Keine Ideologien, bitte!

Aber machen wir das, was Weigel fordert, schauen wir die Daten an, in unserem Fall in die MHG Studie. Die wird zwar oft kritisiert, aber es sind erst einmal Daten, und auf die sollen wir ja schauen. Korrekt werden in der oben genannten Deutung die Daten wieder gegeben, ich zitiere aus der Studie:

„Dokumentierte Hinweise auf eine homosexuelle Orientierung lagen bei 14,0 Prozent bzw. 19,1 Prozent [an dieser Stelle bezieht sich der Text auf zwei verschiedene Studien] der beschuldigten Kleriker vor. Dies war gegenüber der Vergleichsgruppe aus anderen institutionellen Kontexten wie z.B. Schulen (6,4 %) stark erhöht. In Teilprojekt 2 fanden sich bei 72 Prozent der interviewten beschuldigten Kleriker Hinweise auf eine homosexuelle Orientierung und bei 12 Prozent der interviewten nicht beschuldigten Kleriker.“

Das unterstützt scheinbar erst einmal die Deutung Weigels. Mit Blick auf die Daten muss festgestellt werden, dass es zumindest im Vergleich in der katholischen Kirche mehr Missbrauch unter homosexuellen Vorzeichen gibt.

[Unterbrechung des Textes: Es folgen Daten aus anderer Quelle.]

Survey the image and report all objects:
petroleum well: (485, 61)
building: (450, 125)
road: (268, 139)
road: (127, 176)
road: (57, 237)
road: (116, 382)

Zahlen sind noch keine Analyse, Analyse noch keine Interpretation

Aber, und das ist ein großes und wichtiges aber, Zahlen sind noch keine Analyse. Anlyse ist noch keine Interpretation. Und gerade bei einem solchen Thema muss das sehr vorsichtig passieren, denn selbst Weigel fordert ja, keine ideologischen Thesen dem Thema aufzudrücken.

Also zitiere ich noch einmal aus der Studie, die sich die eigenen Zahlen anschaut: „Monokausale Erklärungen für das deutliche Überwiegen männlicher von sexuellem Missbrauch betroffener Kinder und Jugendlicher durch Kleriker der katholischen Kirche greifen zu kurz.“ Das ist ausdrücklich auf das Thema Homosexualität gesprochen. Es gebe verschiedene Erklärungen, warum die Zahlen so seien, wie sie sind. Die Interpretation, die Missbrauchs-Thematik sei in Wirklichkeit eine Homosexualitäts-Thematik, geht damit an den Zahlen vorbei.

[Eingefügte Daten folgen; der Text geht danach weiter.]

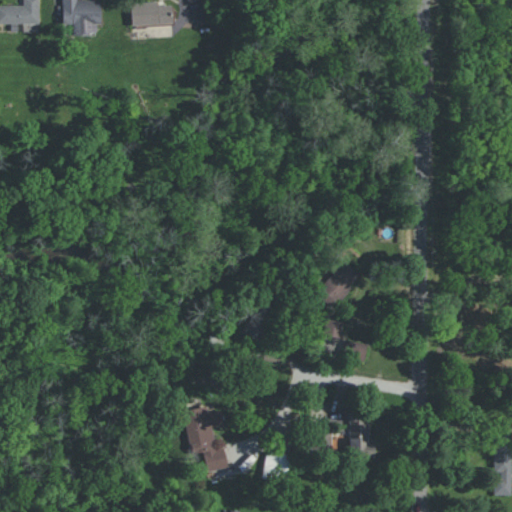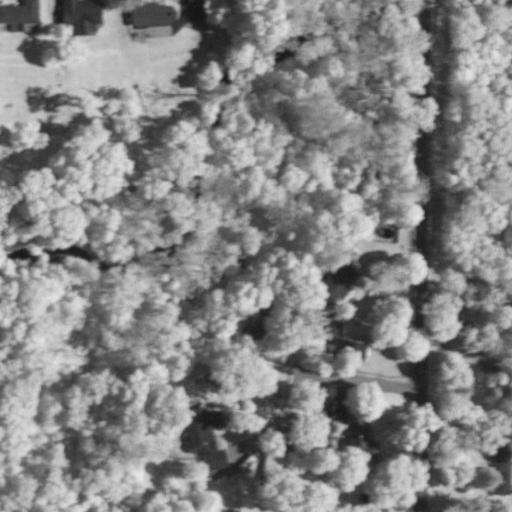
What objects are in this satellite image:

Die MHG-Studie zählt dann andere mögliche Interpretationen auf, etwa die Frage nach der katholischen Sexualmoral zur Homosexualität, außerdem der zölibatären Lebensweise in Verbindung mit unreifen und abgewehrten homosexuellen Neigungen. Um dann zu schließen „das komplexe Zusammenspiel von sexueller Unreife, abgewehrten und verleugneten sowie die zum Zeitpunkt der Berufswahl möglicherweise latenten homosexuellen Neigungen in einer ambivalenten, teilweise auch offen homophoben Umgebung könnte also eine weitere Erklärung für das Überwiegen männlicher Betroffener beim sexuellen Missbrauch durch katholische Kleriker bieten.“ Um dann anzuschließen: „Allerdings sind weder Homosexualität noch Zölibat eo ipso Ursachen für sexuellen Missbrauch von Minderjährigen.“

Deutungen

Und damit sind wir bei der Deutung der Missbrauchs-Krise. Der Verweis – direkt oder indirekt – darauf, dass es sich hier um eine Homosexualitäts-Problematik handle, trägt nicht. Ich würde sogar sagen, der macht „blind“, wie die Bibel sagen würde, er lässt die Wirklichkeit nicht sehen. Mit der Aufforderung, keine Ideologie in die Debatte zu bringen, kommt sie durch die Hintertür wieder rein, getarnt als faktenbasierte Interpretation.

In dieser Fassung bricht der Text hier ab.